EXERCISE DESCRIPTION ▸
In the records below, find the line containing "For every layout", then reproduce that line and every one after it to the end, exactly and alone.

Start of SOURCE DATA

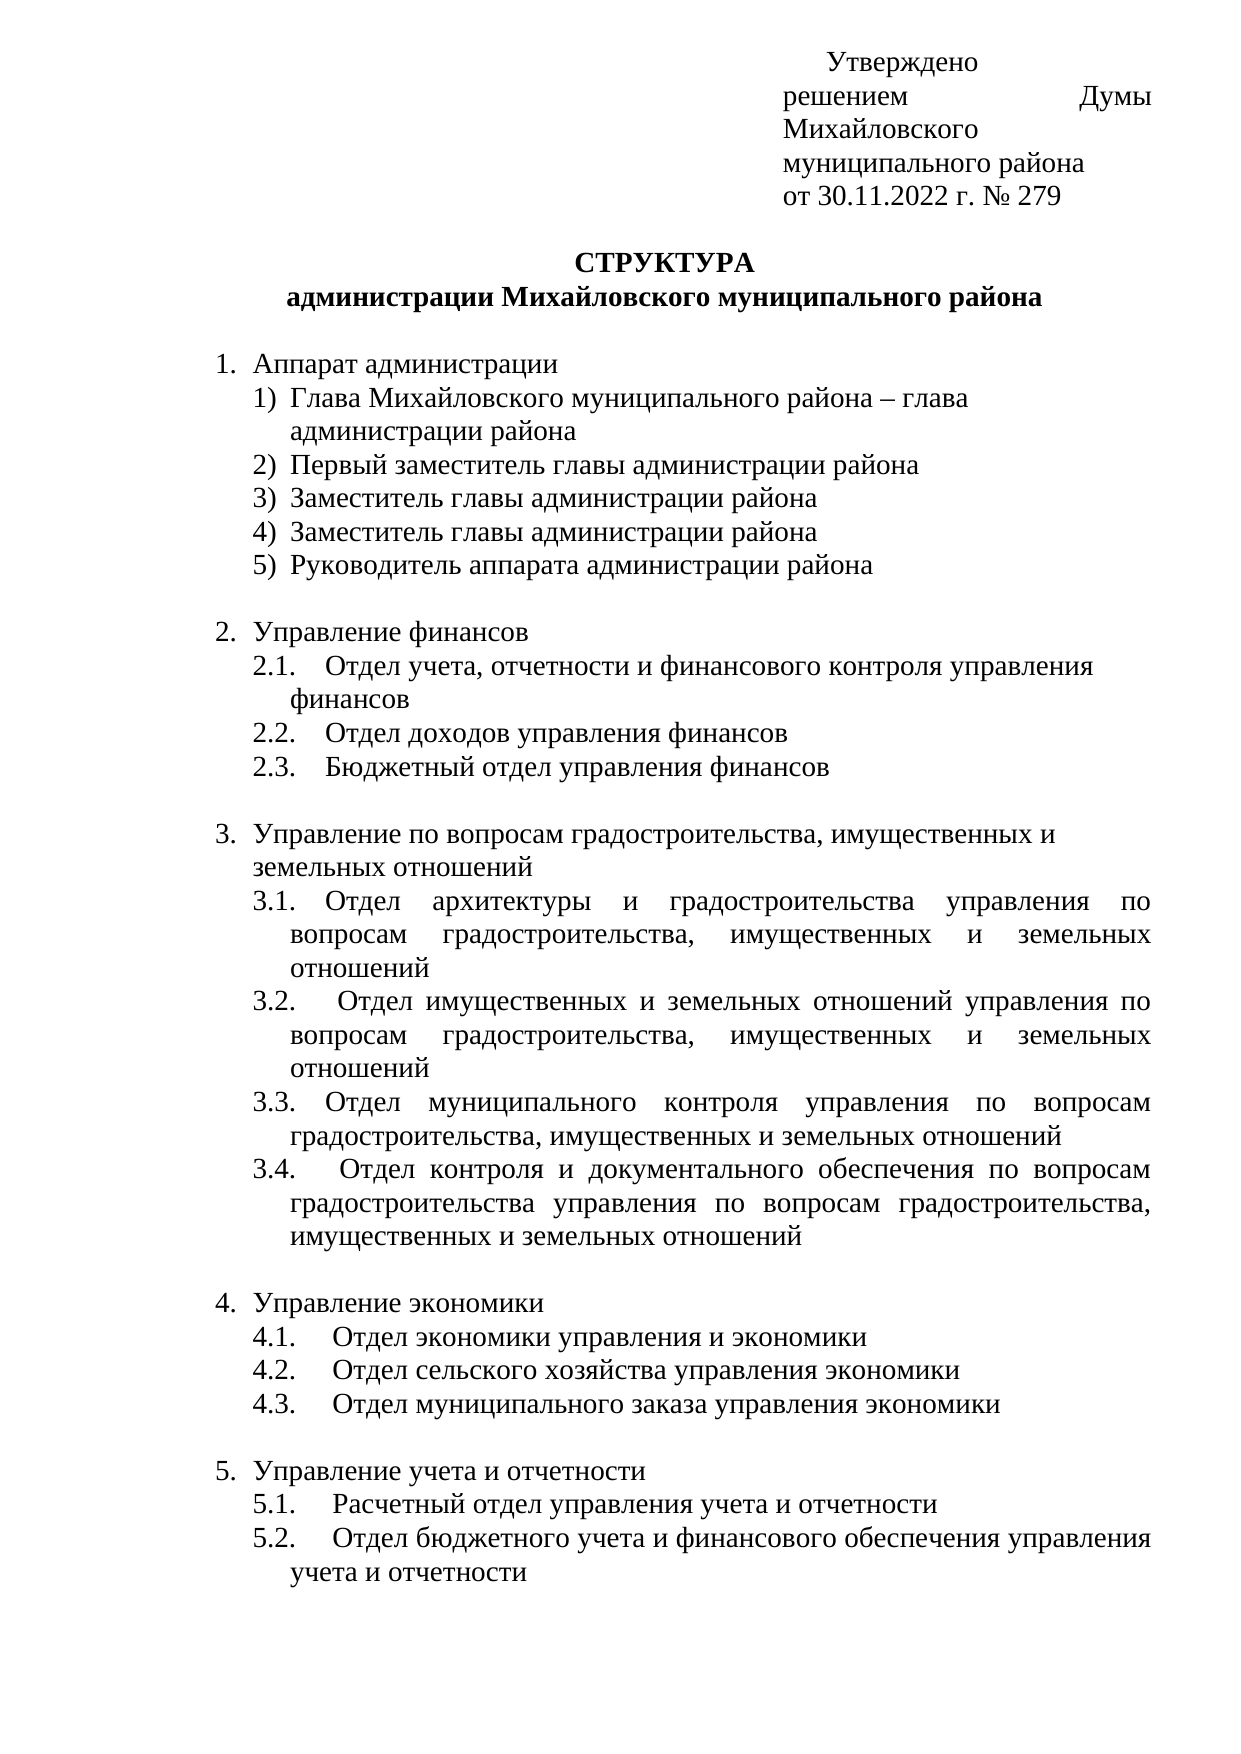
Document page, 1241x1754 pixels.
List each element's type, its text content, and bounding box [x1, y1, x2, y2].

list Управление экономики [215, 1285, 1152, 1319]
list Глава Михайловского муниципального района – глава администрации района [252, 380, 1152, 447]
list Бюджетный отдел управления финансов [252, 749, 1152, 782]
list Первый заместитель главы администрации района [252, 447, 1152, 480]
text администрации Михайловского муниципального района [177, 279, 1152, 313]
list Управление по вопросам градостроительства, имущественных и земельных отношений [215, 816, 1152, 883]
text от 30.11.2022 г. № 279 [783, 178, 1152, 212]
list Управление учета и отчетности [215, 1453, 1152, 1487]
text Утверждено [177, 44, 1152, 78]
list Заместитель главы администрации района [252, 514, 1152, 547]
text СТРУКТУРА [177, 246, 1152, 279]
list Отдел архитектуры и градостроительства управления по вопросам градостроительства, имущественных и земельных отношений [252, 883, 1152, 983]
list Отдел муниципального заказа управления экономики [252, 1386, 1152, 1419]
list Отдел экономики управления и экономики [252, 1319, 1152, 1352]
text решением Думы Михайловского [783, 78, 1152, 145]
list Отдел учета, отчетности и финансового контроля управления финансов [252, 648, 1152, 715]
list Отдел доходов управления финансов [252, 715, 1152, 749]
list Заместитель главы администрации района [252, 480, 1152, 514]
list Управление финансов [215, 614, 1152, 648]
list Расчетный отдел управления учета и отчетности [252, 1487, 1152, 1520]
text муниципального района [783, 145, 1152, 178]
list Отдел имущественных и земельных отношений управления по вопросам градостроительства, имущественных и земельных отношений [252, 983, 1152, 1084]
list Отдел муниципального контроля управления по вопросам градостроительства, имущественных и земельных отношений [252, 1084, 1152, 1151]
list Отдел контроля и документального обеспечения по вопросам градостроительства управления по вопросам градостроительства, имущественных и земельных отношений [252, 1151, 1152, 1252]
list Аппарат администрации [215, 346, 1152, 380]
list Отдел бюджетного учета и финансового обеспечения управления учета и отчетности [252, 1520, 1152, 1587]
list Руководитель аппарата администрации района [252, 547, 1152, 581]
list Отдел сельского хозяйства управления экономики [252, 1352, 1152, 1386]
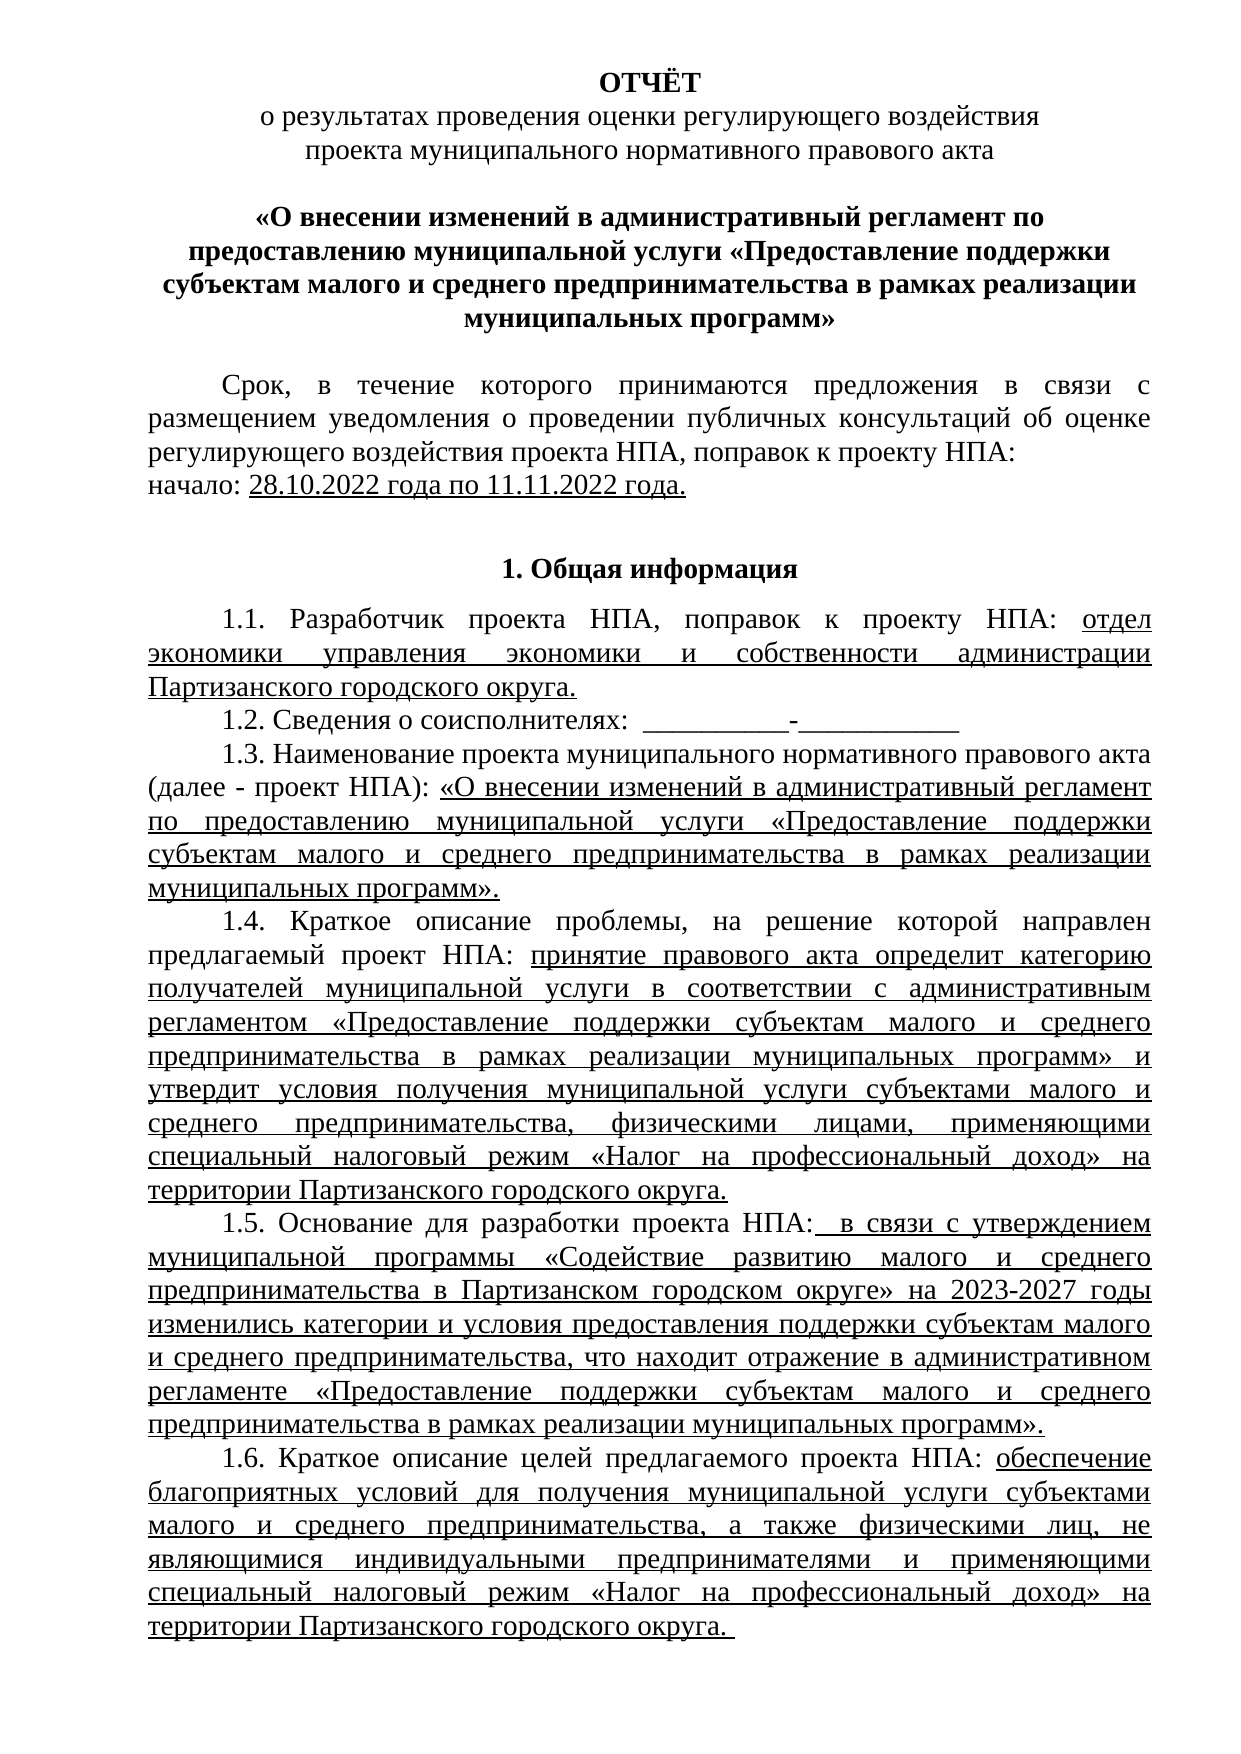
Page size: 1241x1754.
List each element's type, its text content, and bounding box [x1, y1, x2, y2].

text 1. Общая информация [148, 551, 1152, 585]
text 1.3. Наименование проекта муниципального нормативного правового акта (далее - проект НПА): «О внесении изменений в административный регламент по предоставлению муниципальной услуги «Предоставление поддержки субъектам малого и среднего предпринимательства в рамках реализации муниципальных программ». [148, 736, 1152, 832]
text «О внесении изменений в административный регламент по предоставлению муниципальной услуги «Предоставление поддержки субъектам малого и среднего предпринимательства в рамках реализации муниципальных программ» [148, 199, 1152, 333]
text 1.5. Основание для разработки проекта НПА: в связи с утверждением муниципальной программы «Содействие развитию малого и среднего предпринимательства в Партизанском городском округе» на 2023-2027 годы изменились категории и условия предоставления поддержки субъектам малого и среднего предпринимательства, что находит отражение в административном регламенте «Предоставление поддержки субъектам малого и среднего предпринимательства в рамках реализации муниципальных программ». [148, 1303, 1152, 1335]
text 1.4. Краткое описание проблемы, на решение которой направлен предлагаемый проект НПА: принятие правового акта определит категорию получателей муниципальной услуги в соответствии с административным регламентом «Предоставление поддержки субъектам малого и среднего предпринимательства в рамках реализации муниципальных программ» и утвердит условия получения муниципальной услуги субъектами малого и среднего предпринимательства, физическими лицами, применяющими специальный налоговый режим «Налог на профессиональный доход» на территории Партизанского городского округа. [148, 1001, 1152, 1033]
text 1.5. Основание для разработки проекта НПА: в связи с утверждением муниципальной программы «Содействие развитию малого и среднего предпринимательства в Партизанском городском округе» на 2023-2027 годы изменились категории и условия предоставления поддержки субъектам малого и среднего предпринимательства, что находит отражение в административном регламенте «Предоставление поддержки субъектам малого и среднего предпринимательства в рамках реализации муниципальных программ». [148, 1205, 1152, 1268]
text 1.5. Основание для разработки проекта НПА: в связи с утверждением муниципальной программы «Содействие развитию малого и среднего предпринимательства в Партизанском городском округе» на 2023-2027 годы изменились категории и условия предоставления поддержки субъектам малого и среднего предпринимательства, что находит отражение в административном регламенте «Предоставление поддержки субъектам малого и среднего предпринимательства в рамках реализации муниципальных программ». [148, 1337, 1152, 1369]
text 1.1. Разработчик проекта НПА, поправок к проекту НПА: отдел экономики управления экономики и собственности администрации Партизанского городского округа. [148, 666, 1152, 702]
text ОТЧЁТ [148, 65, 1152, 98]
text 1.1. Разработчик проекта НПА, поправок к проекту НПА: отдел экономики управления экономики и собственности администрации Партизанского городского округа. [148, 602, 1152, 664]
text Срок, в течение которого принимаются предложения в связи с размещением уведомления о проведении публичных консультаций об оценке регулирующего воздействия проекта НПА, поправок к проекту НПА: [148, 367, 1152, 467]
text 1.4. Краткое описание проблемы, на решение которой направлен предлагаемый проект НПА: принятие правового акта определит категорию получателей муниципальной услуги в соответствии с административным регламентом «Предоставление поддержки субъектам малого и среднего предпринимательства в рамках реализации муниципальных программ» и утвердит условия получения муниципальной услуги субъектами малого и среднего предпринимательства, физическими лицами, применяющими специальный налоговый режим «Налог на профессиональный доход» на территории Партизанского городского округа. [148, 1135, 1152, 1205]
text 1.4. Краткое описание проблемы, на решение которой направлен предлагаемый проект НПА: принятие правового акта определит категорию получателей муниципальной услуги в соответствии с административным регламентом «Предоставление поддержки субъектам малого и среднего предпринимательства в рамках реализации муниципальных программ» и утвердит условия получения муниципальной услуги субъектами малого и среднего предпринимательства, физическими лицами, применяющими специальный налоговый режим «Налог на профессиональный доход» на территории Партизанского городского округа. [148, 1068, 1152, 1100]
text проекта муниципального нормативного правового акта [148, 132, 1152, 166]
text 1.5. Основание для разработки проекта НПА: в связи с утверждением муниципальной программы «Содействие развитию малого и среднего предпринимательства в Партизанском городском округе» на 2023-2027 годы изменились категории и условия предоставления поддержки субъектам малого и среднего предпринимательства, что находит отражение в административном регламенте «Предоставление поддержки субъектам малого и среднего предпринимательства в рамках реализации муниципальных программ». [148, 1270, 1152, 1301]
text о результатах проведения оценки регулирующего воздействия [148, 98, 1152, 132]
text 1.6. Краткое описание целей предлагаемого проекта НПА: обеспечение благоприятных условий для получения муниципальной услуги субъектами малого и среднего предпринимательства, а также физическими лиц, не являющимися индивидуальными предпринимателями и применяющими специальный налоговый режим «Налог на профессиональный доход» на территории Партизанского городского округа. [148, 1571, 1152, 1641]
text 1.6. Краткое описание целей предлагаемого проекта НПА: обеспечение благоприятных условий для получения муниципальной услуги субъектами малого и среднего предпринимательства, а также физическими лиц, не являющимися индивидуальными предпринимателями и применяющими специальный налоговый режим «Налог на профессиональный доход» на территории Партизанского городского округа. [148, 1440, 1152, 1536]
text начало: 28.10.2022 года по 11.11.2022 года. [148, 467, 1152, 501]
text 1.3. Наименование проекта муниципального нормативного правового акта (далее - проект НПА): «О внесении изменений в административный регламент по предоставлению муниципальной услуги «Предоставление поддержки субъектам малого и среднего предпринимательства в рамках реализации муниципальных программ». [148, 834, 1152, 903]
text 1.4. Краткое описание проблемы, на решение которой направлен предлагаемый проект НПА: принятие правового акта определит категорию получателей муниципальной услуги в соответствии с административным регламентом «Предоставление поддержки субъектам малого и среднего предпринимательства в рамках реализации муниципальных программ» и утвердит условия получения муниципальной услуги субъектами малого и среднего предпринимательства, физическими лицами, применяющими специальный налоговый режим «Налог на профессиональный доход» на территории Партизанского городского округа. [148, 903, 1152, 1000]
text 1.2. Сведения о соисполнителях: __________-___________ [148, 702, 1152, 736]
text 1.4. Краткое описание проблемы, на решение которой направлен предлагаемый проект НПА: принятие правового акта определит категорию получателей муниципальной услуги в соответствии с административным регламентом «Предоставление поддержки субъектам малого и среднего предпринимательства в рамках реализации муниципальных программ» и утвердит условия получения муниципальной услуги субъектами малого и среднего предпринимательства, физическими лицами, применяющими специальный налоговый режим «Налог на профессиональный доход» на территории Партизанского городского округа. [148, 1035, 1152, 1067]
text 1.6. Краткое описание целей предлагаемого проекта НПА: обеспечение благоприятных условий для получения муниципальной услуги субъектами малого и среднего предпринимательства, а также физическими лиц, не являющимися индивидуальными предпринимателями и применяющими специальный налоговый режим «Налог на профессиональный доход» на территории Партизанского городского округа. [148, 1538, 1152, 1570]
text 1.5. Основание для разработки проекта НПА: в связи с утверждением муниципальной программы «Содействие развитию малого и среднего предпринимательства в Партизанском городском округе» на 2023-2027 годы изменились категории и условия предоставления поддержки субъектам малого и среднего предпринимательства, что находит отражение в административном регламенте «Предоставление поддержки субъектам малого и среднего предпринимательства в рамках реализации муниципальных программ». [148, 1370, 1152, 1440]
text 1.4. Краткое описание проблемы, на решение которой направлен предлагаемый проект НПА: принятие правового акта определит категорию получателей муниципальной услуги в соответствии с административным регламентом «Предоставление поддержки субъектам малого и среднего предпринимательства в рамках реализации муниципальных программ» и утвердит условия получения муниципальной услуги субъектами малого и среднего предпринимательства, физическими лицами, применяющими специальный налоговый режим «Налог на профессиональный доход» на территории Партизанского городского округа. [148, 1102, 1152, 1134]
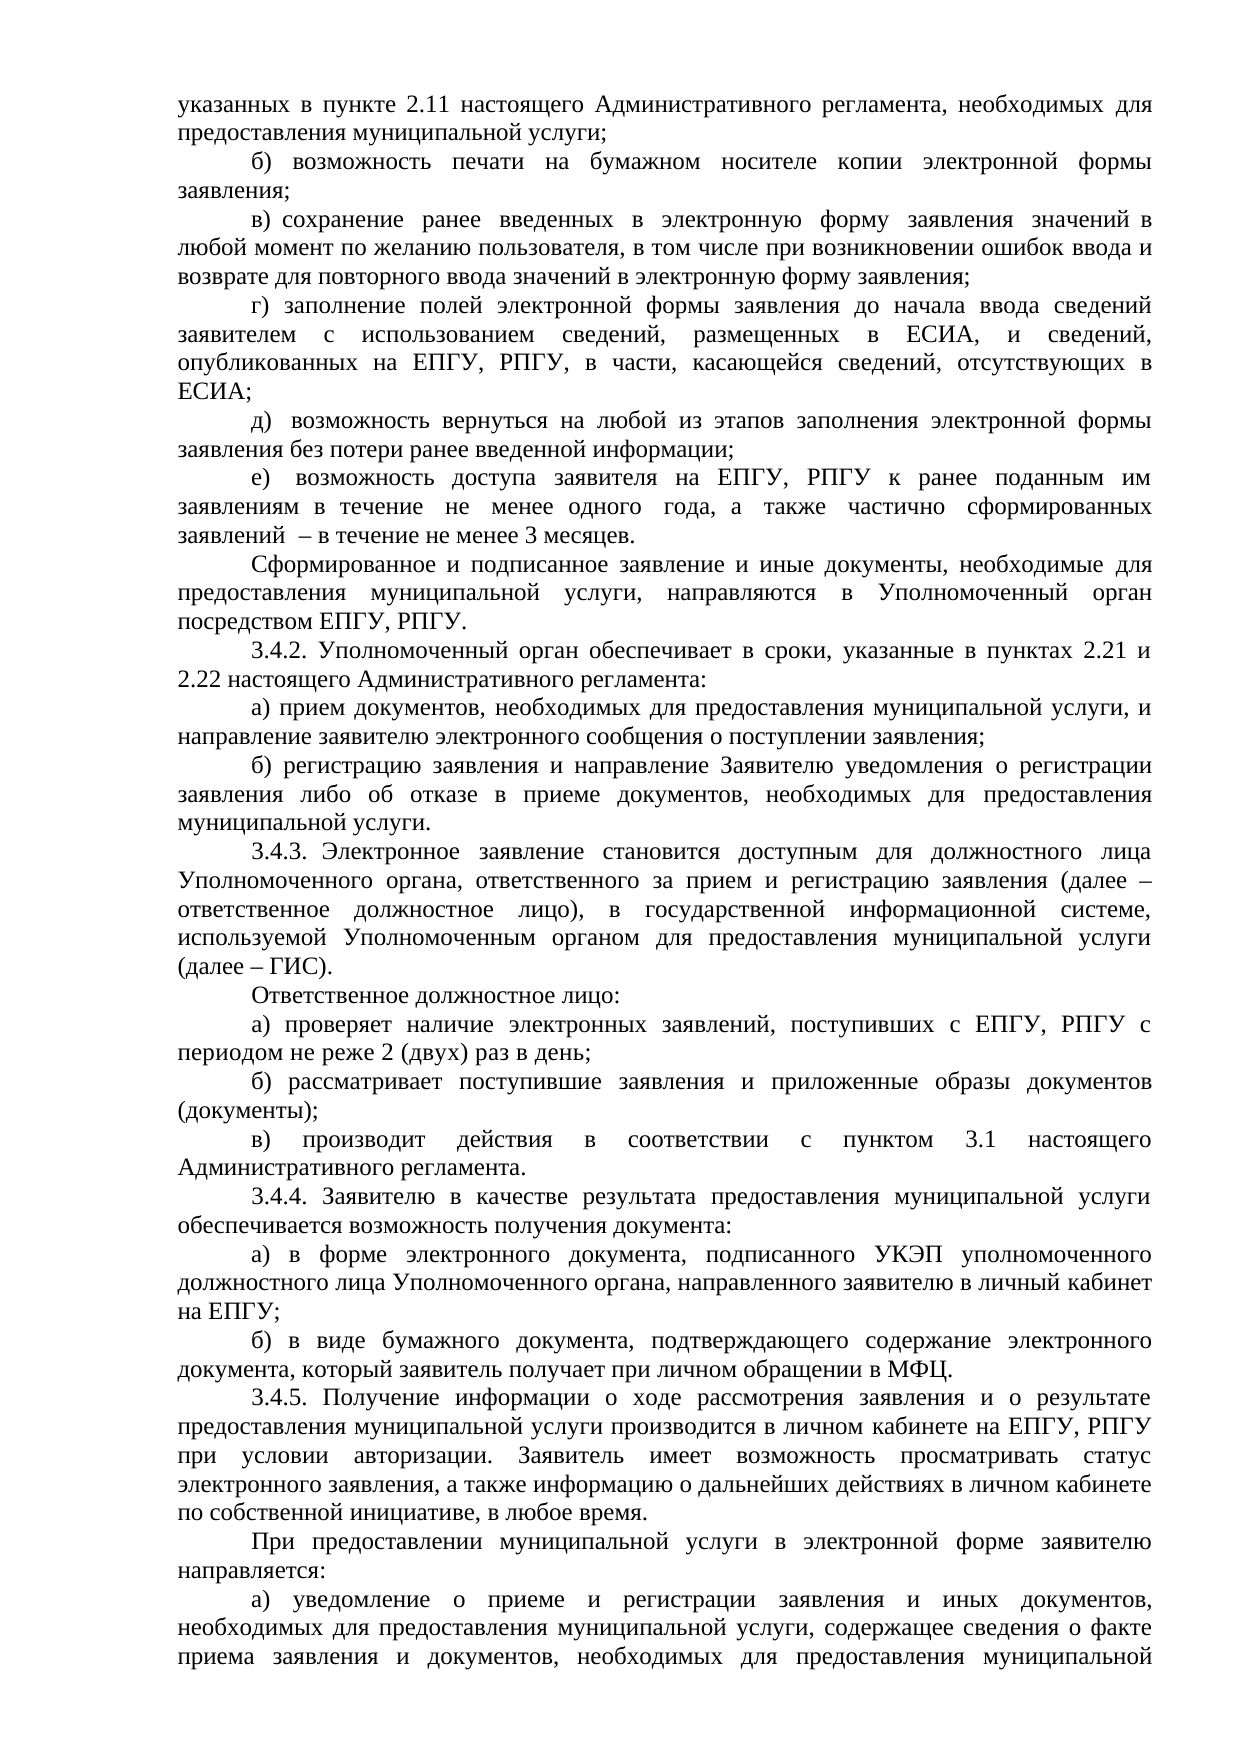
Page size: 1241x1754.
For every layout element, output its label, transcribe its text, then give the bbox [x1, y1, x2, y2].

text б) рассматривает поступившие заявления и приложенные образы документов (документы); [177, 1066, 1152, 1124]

End of SOURCE DATA

SOLUTION ▸
For every layout element, output its label, transcribe its text, then give the bbox [x1, y1, x2, y2].

text б) рассматривает поступившие заявления и приложенные образы документов (документы); [177, 1066, 1152, 1124]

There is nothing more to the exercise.